Tag Archives: econ350

Some Stata resources

Stata is a wonderful program. Regrettably, its functions have odd names and in general working with it is rather excruciating. That’s why I was happy to discover the following resource site from Princeton (particularly the page on time series analysis as I’m not sure if we’re going to cover it). Also, see this Stata/R comparison.

Freakonomics was likely wrong (on some topics)

I just randomly stumbled upon something rather peculiar related to our earlier readings. In Freakonomics one of the chaptersdeals with the effects of legalizing abortions on future crime rates. Authors Levitt and Dubner claim that the drop in crime which appeared out of the sudden in early 1990s can be attributed to the fact that the unwanted children (who are more likely to become criminals) were not born as a result of Roe v. Wade.

While I enjoyed the book, I was a bit skeptical of its methods (especially the excessive temptation to control for a large number of variables), chains of causations, and conclusions. It turns out I was not the only one. Five years ago Christopher Foote and Christopher Goetz, two economists from Boston Fed, found a mistake in Levitt’s original paper; it turned that Levitt and his original collaborator, John Donohue of Yale, forgot to run one of the tests! Running it significantly decreases the effects of abortion on crime rates. The Economist article on Foote’s and Goetz’s research also brings up the problem of controlling (I finally feel vindicated!):

Ted Joyce, a professor at Baruch College (part of the City University of New York), who has had his own methodological disagreements with Messrs Donohue and Levitt, also thinks the debate is stretching the data too far. He points out that if you add controls for 50 states and 12 years—as Messrs Foote and Goetz do, and as Messrs Donohue and Levitt meant to do—you are, in effect, holding another 600 things constant. This robs the data of most of their variety, and of much of their ability to explain anything.

When doing the assigned reading we completely disregarded the possibility of it being incorrect. I can’t recall — have we dealt with selection bias already?

Sources of data

DataMarket is a startup from Iceland which deals with aggregation of various data sets. The company, founded in 2008 and first appearing live in May 2010, currently offers the ability to search more than 13,000 datasets that contain more than 600 million facts; the data providers range from OECD to FIFA to Icelandic Directorate of Fisheries. According to company’s blog most datasets can be exported and therefore used in our beloved Stata.

The second large source of data I recently discovered is Windows Azure. Backed by Microsoft, the services introduces itself as

DataMarket is a service that provides a single consistent marketplace and delivery channel for high quality information as cloud services.

I’m yet to further explore its possibilities, however knowing about these two sources may prove very valuable me and my classmates.

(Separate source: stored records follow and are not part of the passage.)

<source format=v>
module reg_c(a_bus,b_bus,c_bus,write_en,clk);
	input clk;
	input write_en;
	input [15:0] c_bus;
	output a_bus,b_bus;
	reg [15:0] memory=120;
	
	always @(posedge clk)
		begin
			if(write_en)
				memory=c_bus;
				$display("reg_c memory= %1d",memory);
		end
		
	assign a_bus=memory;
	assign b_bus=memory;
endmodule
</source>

First good article on leadership in a long time

Blogpost for my econ 350 class.

William Deresiewicz writes in The American Scholar that great schools train great hoop jumpers and why it’s wrong.

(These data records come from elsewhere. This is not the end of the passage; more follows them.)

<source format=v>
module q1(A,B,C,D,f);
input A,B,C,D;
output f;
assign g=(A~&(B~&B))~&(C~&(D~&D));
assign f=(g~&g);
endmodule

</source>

At Gettysburg College it’s impossible to escape “leaderification.” It seems as though every element of life here is about leadership. Each club, regardless of size or activity, has a Fortune 500-like leadership board; every job for a student workers develop leadership; there is even a new center for leadership with an inspirational mission statement — “There are no bystanders at Gettysburg College. We believe anyone can be a leader.”

There is no definition of the word leader. Generally its meaning is obfuscated in management-speak and tautologies. Leader is the one who inspires and leads others.

The sad fact is that not everyone is meant to be a leader. As a matter of fact, a vast majority of people are not suitable to be leaders. Unfortunately, the status quo feeds everyone’s heads the exact opposite. In my opinion this has two major consequences that dramatically hinder collaboration: everyone wants to have a say in everything; and everyone thinks their idea is better. Non-working free riders is suddenly desirable as one finally doesn’t have to take into consideration their thoughtful input.

Working in groups on important projects has recently been impossible. Merit or knowledge are not taken into consideration as field is artificially leveled through leadership programs. Criticism is absolutely inappropriate (how could one be wrong when they’re constantly told they’re great leaders?), entitlement goes through the roof.

It would have been vastly preferable if the leadership fad died and the capable would learn the art themselves (Google’s Larry Page read books on business as a “young man”), if leadership was about creativity and not being trapped in dogmas, the results of other people’s thinking (as Steve Jobs noted during a Stanford commencement speech in 2005). Such reversal seems unlikely. In the meantime I will continue to dread group assignments.